● Exercise description
Search the records that follow and extract every line containing the string "different".

[Extracted data entries]
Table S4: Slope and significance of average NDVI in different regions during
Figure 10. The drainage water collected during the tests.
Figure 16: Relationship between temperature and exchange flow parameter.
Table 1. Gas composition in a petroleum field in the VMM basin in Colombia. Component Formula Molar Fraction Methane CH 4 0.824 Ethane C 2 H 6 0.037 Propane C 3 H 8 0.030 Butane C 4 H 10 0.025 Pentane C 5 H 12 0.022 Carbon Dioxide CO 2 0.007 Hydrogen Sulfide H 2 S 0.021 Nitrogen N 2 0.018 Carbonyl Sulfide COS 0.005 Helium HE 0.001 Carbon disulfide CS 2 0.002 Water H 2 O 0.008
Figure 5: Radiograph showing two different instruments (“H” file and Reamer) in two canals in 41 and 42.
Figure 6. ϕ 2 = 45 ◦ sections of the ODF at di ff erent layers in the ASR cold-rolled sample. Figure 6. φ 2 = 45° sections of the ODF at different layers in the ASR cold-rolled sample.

---

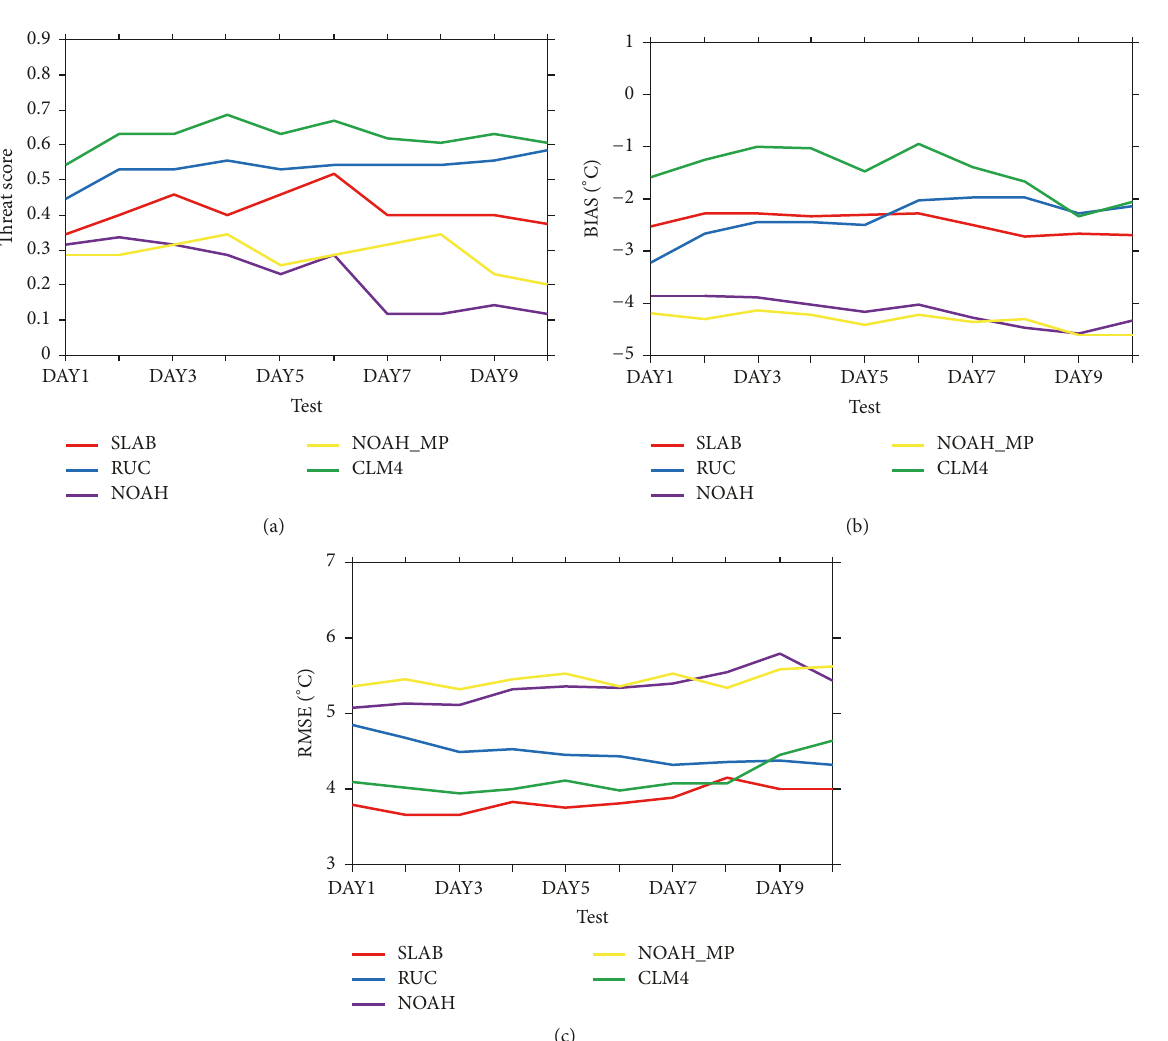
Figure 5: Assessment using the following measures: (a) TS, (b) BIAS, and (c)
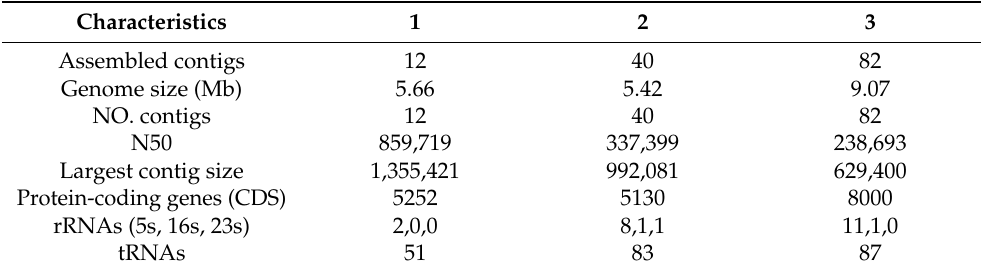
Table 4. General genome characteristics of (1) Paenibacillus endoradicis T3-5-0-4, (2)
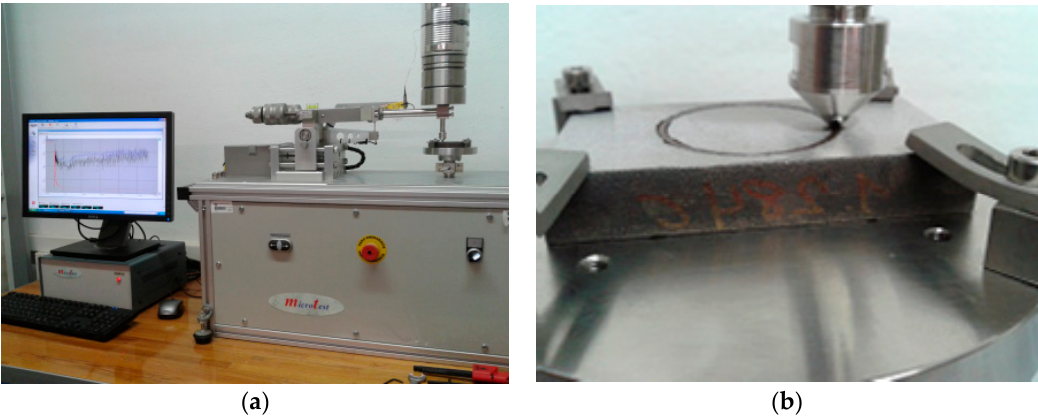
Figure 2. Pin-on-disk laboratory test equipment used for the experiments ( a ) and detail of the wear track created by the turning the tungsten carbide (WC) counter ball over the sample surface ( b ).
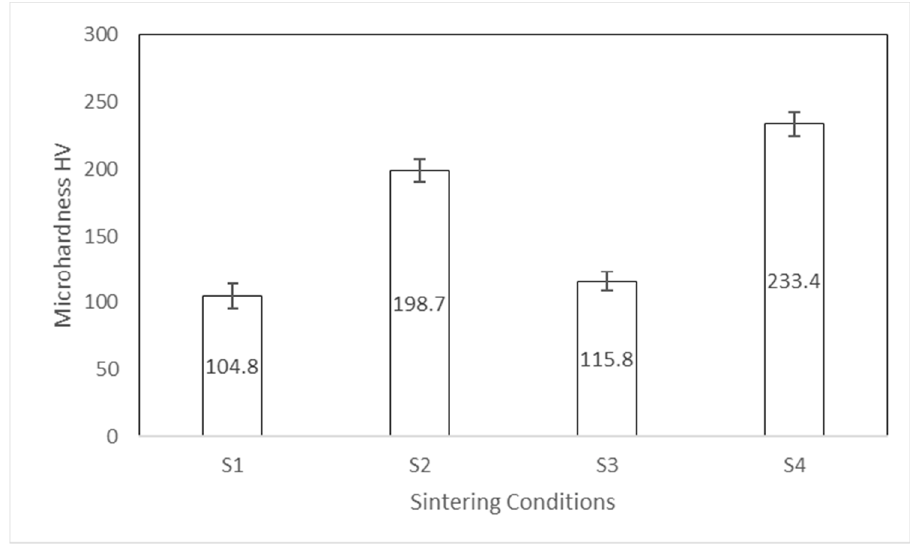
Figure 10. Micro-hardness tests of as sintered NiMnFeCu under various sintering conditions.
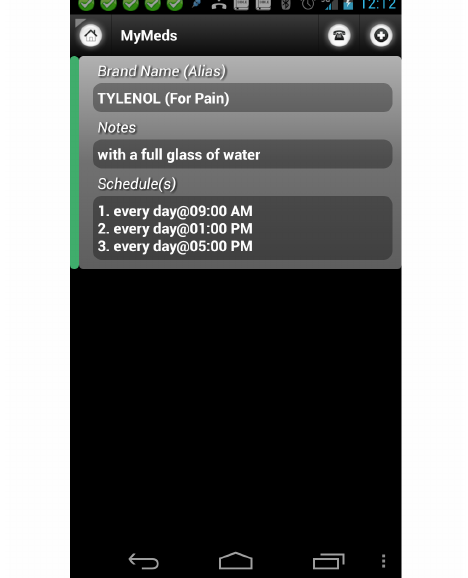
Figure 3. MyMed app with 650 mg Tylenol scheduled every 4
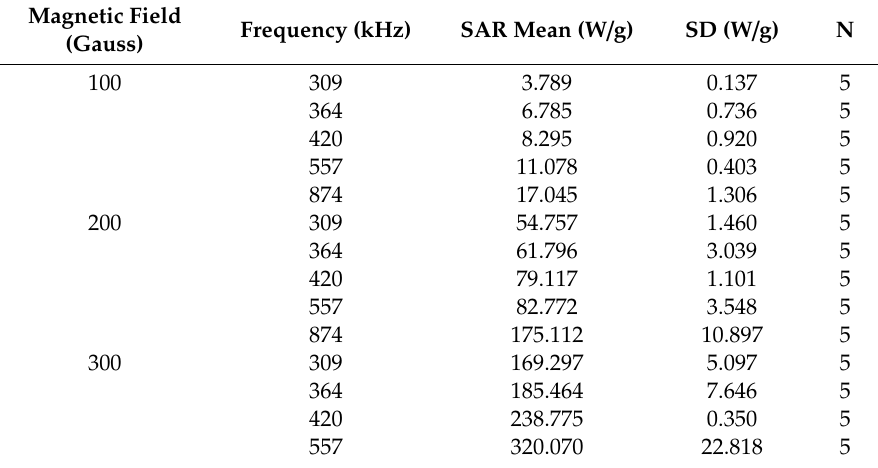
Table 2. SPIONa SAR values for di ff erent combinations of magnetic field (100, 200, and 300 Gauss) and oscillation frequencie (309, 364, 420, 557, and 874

● Answer to this exercise
Table S4: Slope and significance of average NDVI in different regions during
Figure 5: Radiograph showing two different instruments (“H” file and Reamer) in two canals in 41 and 42.
Figure 6. ϕ 2 = 45 ◦ sections of the ODF at di ff erent layers in the ASR cold-rolled sample. Figure 6. φ 2 = 45° sections of the ODF at different layers in the ASR cold-rolled sample.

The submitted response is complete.